MALTA: THE NAME I WAS TO HEAR THROUGHOUT ANATOLIA


Our first stopping-place was Malta, the name I was destined to hear from one end of Anatolia to the other.

Was it not of Malta that Angora was born; and since "the trouble" in the East, Malta has been turned into a universal dumping-ground for officers' wives and refugees. Whenever M. Kemal Pasha lifts his little finger, or Rauf Bey opens his mouth, the women, and children are bundled off to Malta. They return, indeed, on any excuse, at the first opportunity (as why should they not?), until a panic-stricken Government again sends them to exile. One lady with us had done the trip in this way four times!

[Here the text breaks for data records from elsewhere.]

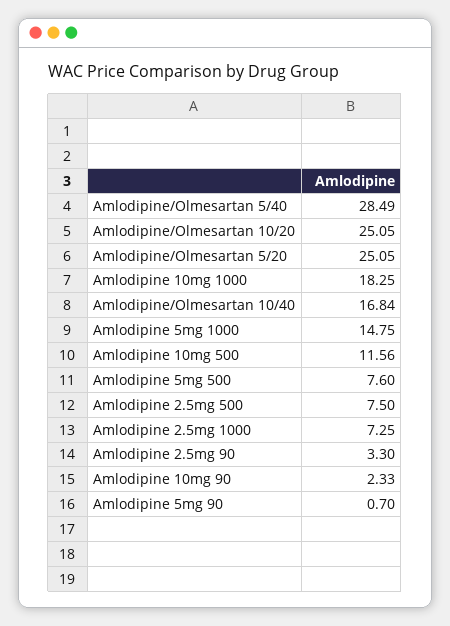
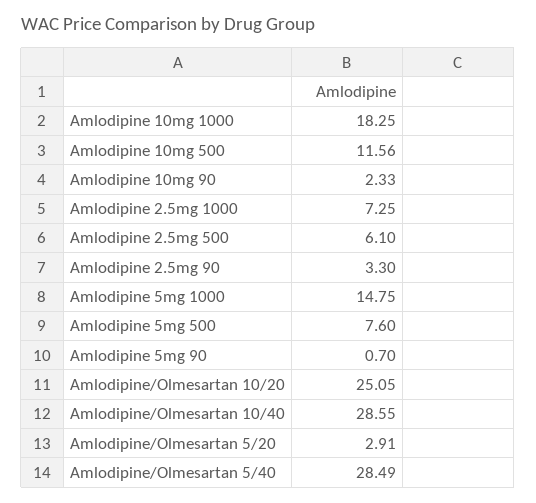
Amlodipine/Olmesartan 5/20: 25.05 -> 2.91
Amlodipine/Olmesartan 10/40: 16.84 -> 28.55
Amlodipine 2.5mg 500: 7.5 -> 6.1

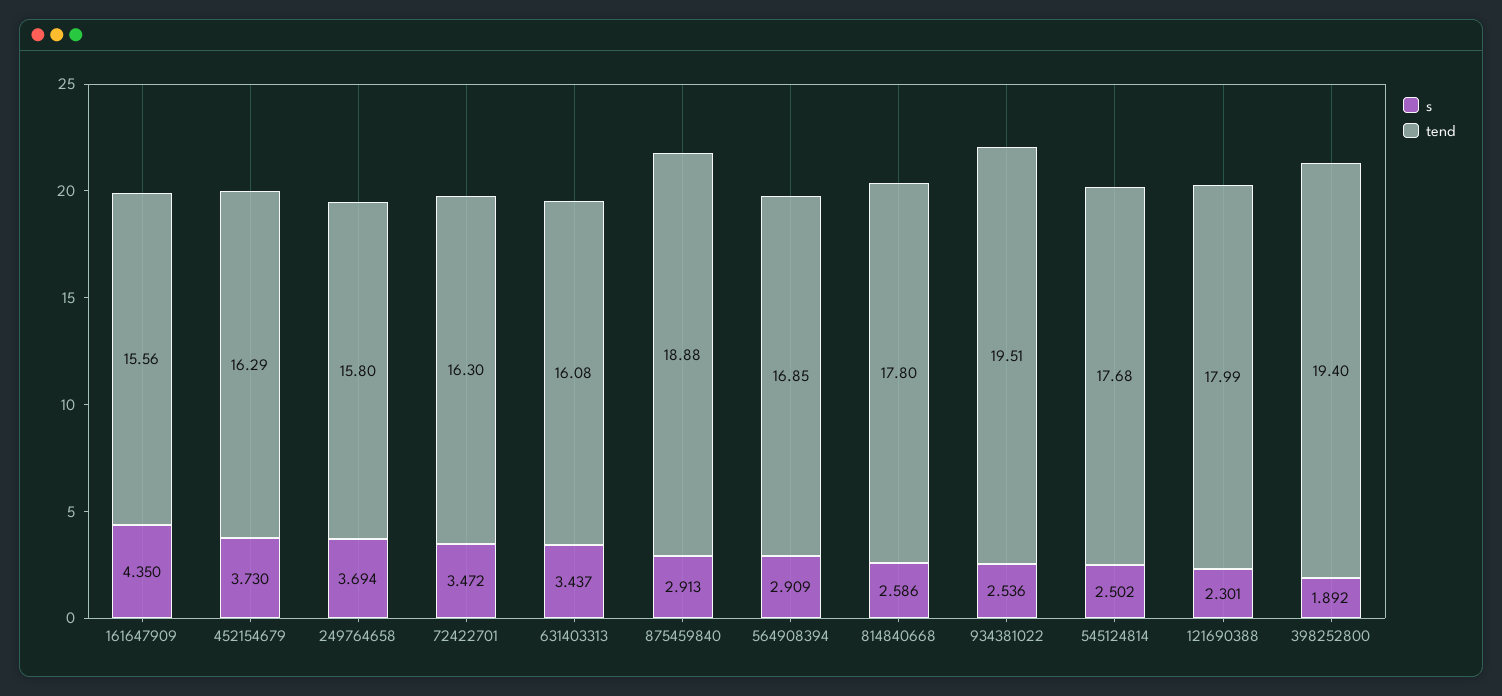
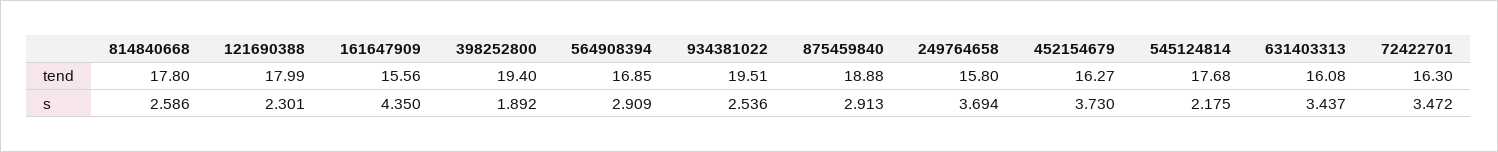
tend, 452154679: 16.29 -> 16.27
s, 545124814: 2.502 -> 2.175

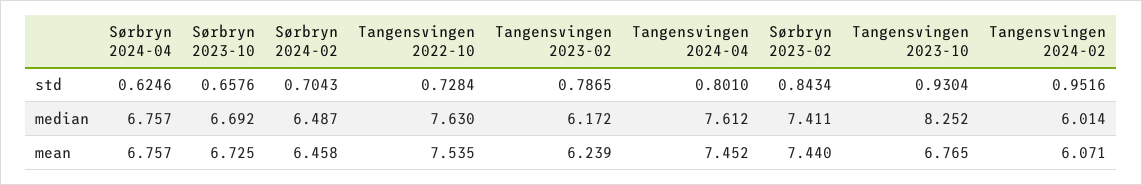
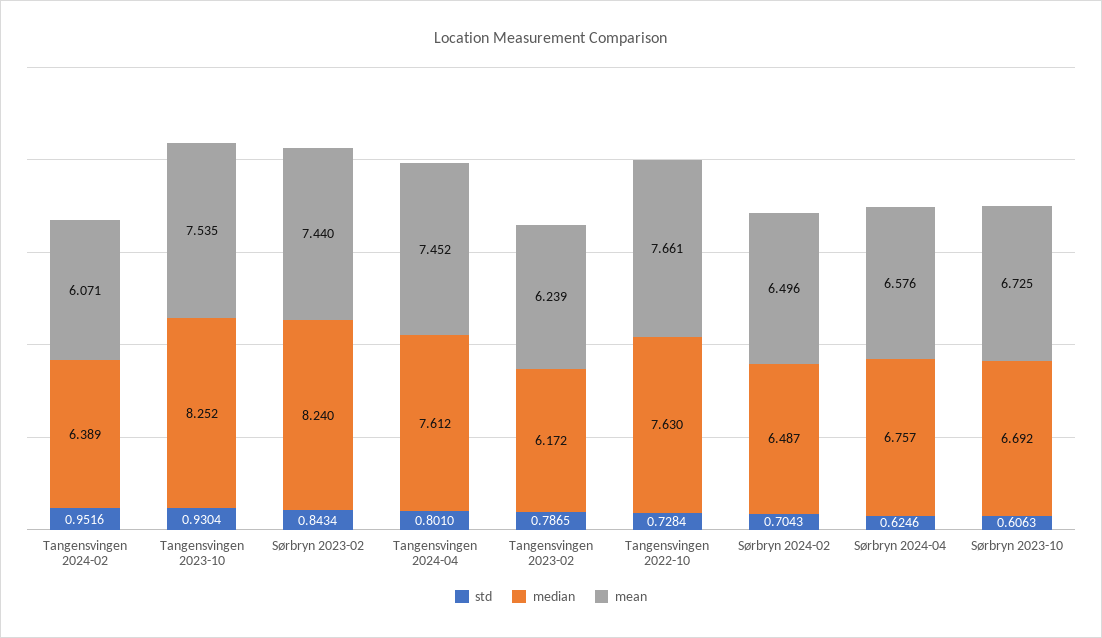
std, Sørbryn 2023-10: 0.6576 -> 0.6063
median, Sørbryn 2023-02: 7.411 -> 8.24
median, Tangensvingen 2024-02: 6.014 -> 6.389
mean, Sørbryn 2024-04: 6.757 -> 6.576
mean, Sørbryn 2024-02: 6.458 -> 6.496
mean, Tangensvingen 2022-10: 7.535 -> 7.661
mean, Tangensvingen 2023-10: 6.765 -> 7.535

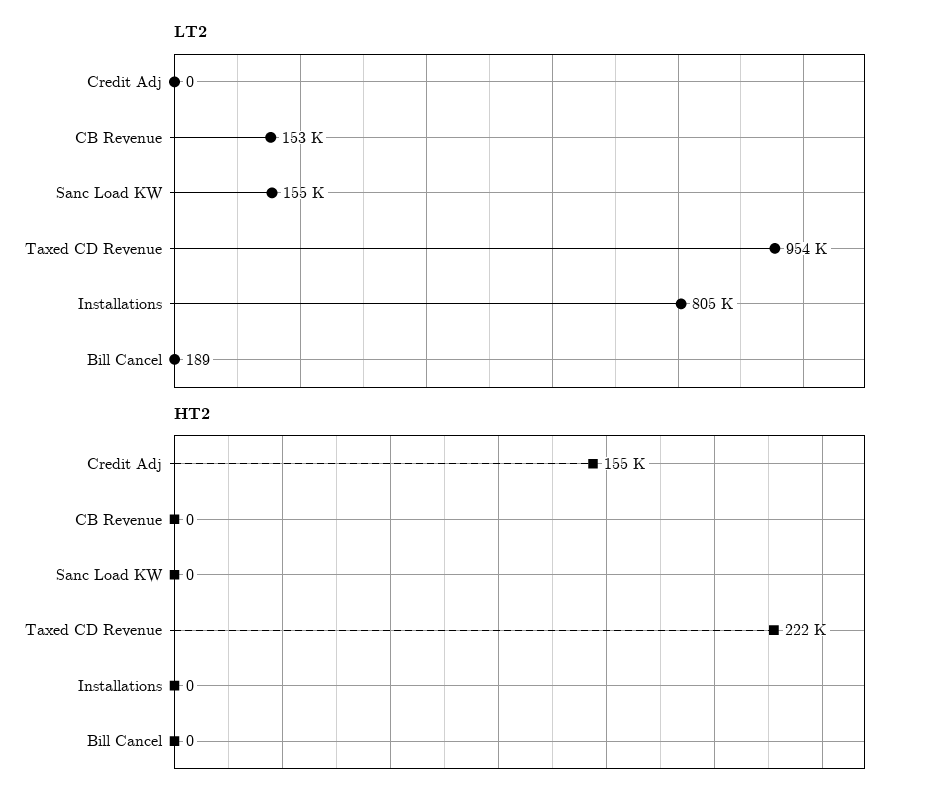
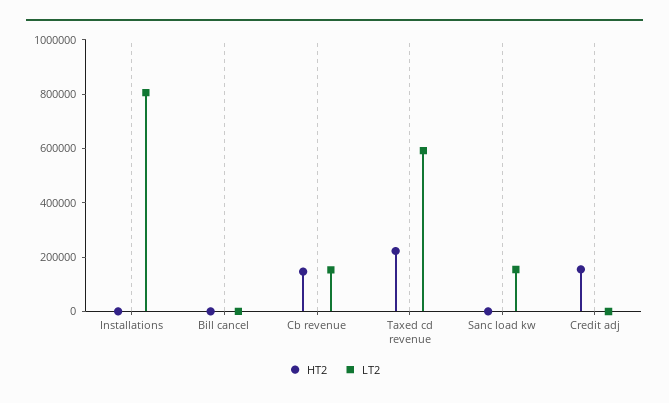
LT2, Taxed CD Revenue: 954000 -> 600000
HT2, CB Revenue: 0 -> 150000

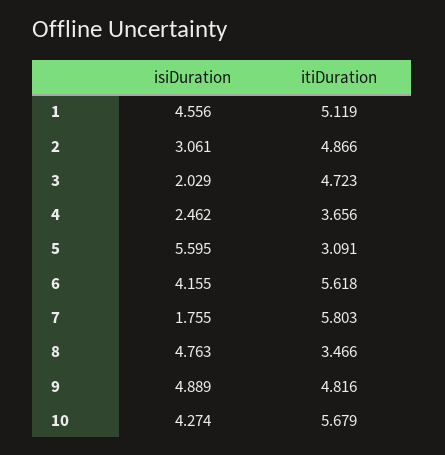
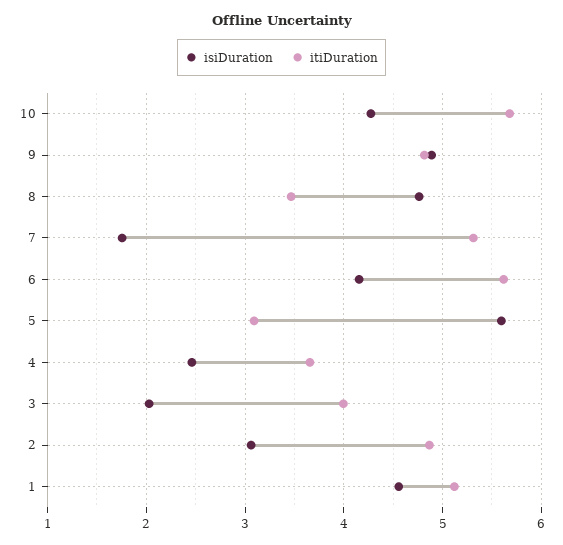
itiDuration, 3: 4.723 -> 4
itiDuration, 7: 5.803 -> 5.3

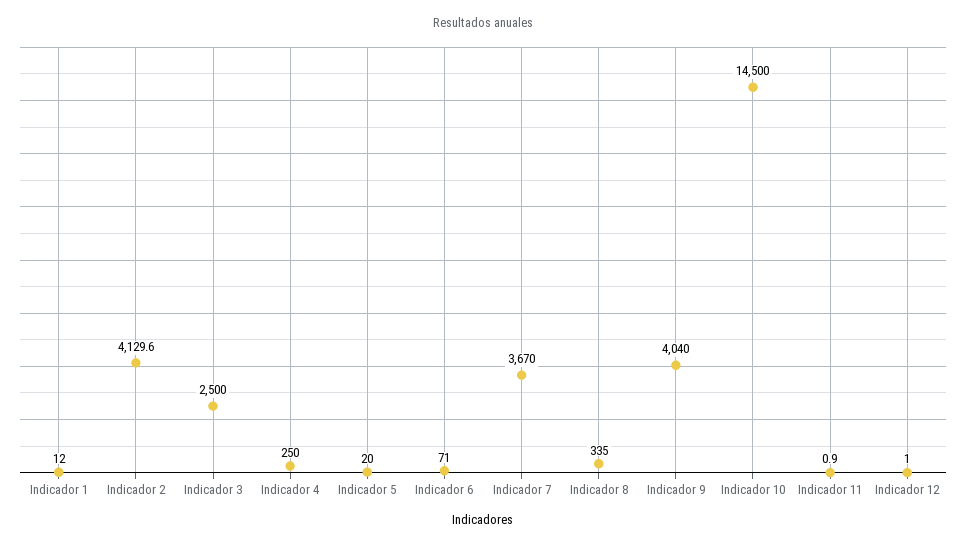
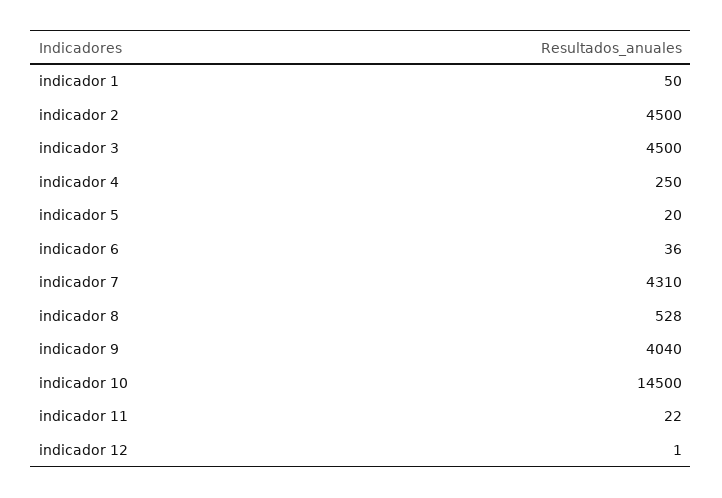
Indicador 1: 12 -> 50
Indicador 2: 4129.6 -> 4500
Indicador 3: 2500 -> 4500
Indicador 6: 71 -> 36
Indicador 7: 3670 -> 4310
Indicador 8: 335 -> 528
Indicador 11: 0.9 -> 22

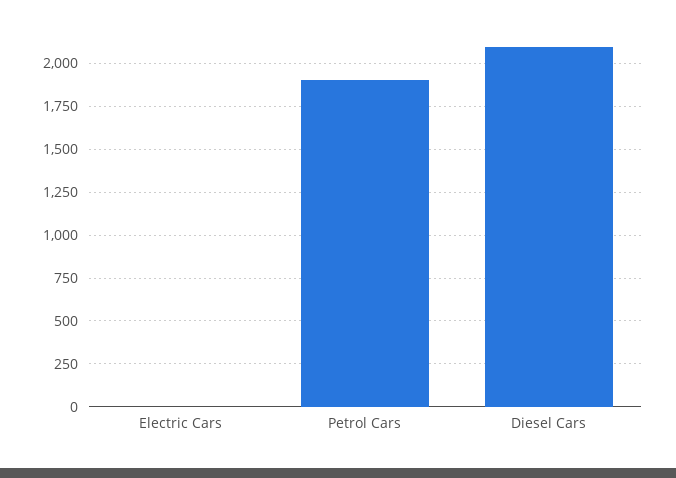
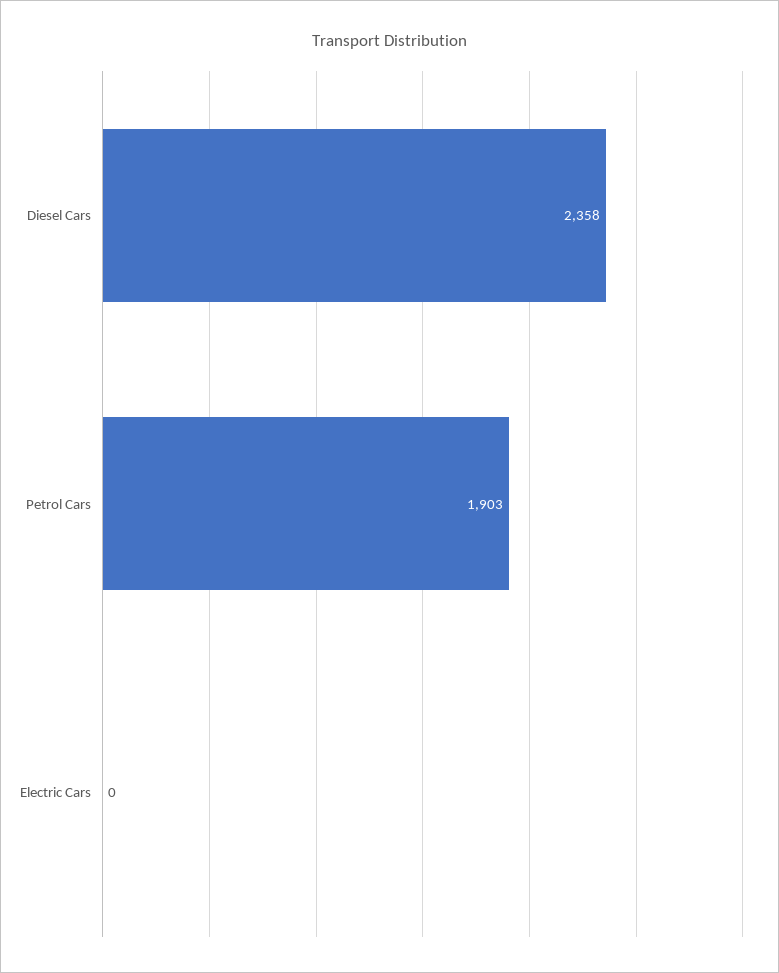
Diesel Cars: 2100 -> 2358

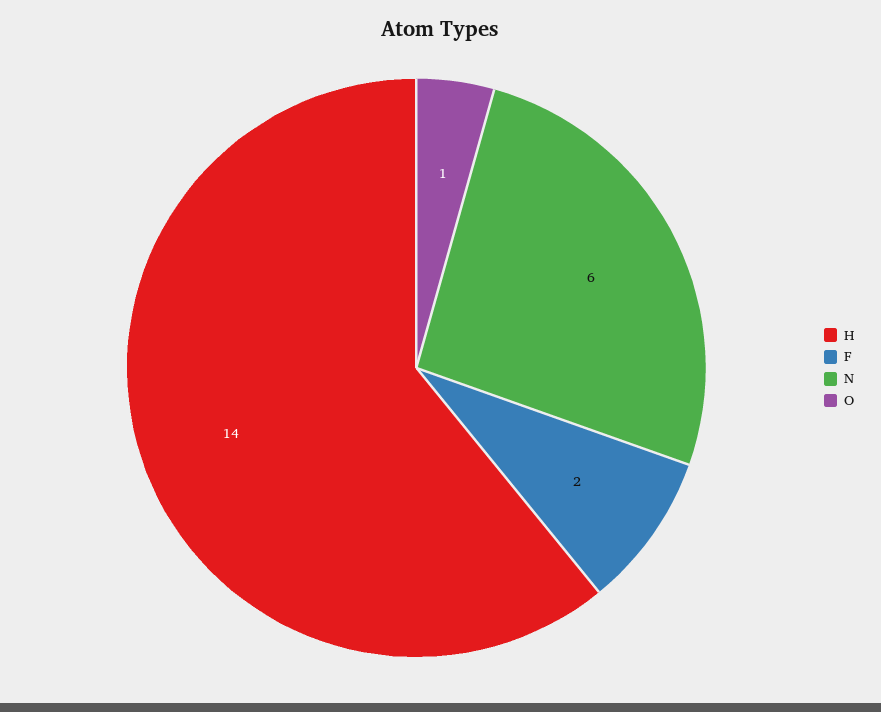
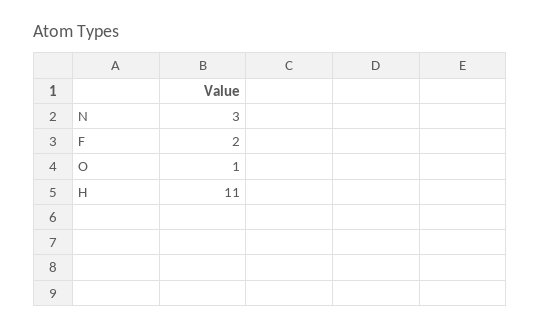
H: 14 -> 11
N: 6 -> 3

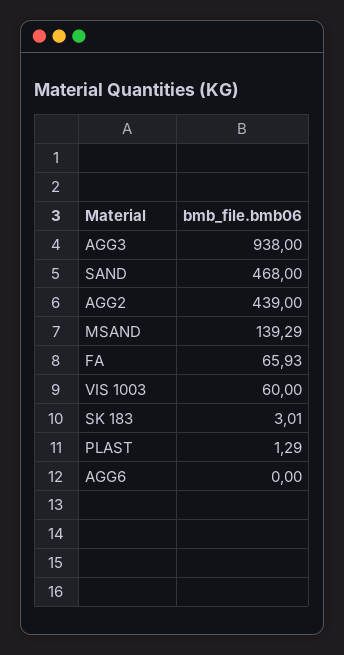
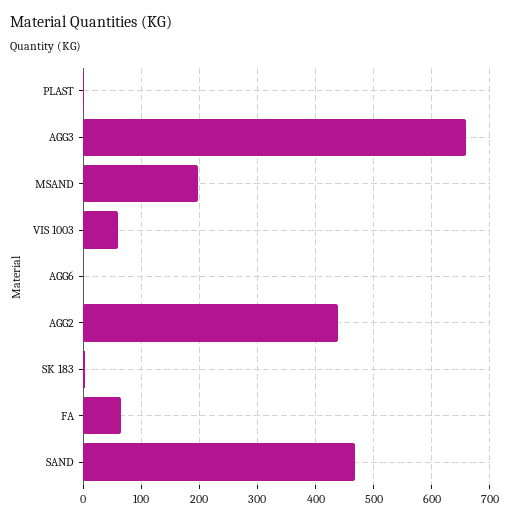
AGG3: 938 -> 660
MSAND: 139.29 -> 200

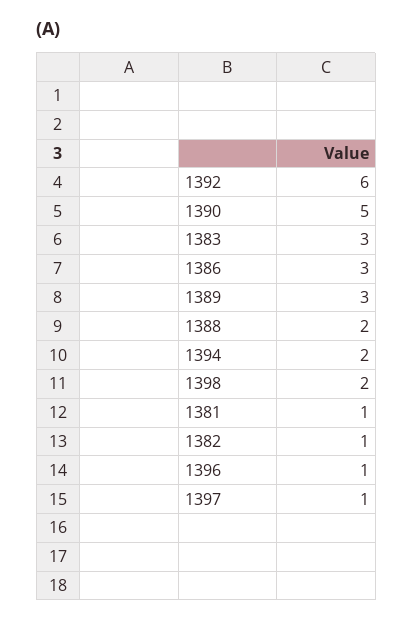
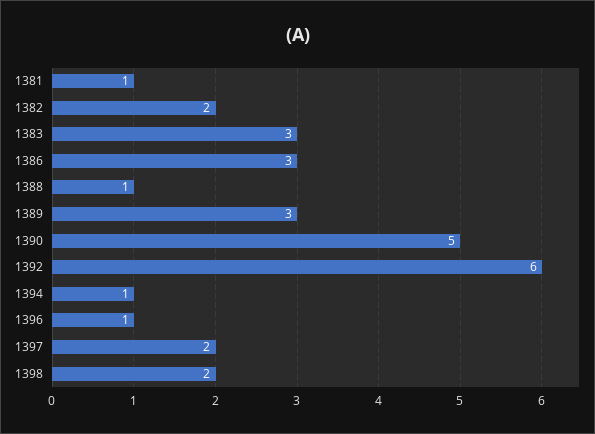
1388: 2 -> 1
1394: 2 -> 1
1382: 1 -> 2
1397: 1 -> 2

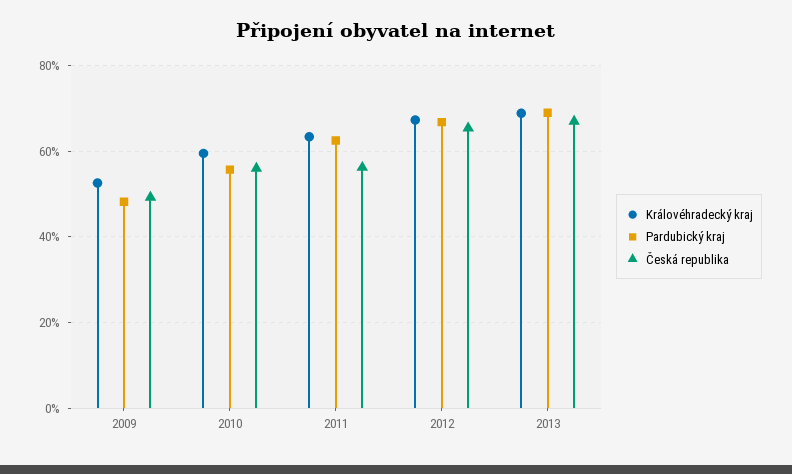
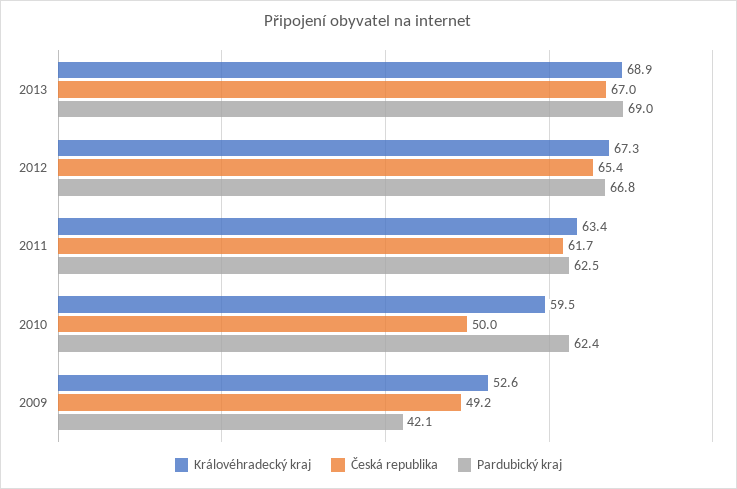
Pardubický kraj, 2009: 48 -> 42.1
Pardubický kraj, 2010: 56 -> 62.4
Česká republika, 2010: 56 -> 50
Česká republika, 2011: 56 -> 61.7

Constantinople, without our women, makes one wonder if it were so wise as it appears, thus to play for safety! After all, cannot the Englishwoman endure what the Russian, Greek and Armenian are left to put up with? If the husband is in danger, should not his wife be with him? "We want to 'protect' our women," I had been told, and there is no finer ideal than chivalry. But, after Constantinople, I would suggest that we women also "want to protect our men!"

Softening, perhaps, the frankness for which my "French" education has been so often held responsible, I would only say: "There are alluring distractions!"

And in marriage I pin my faith upon the Italian proverb: "Keep to the women and cows of your own country."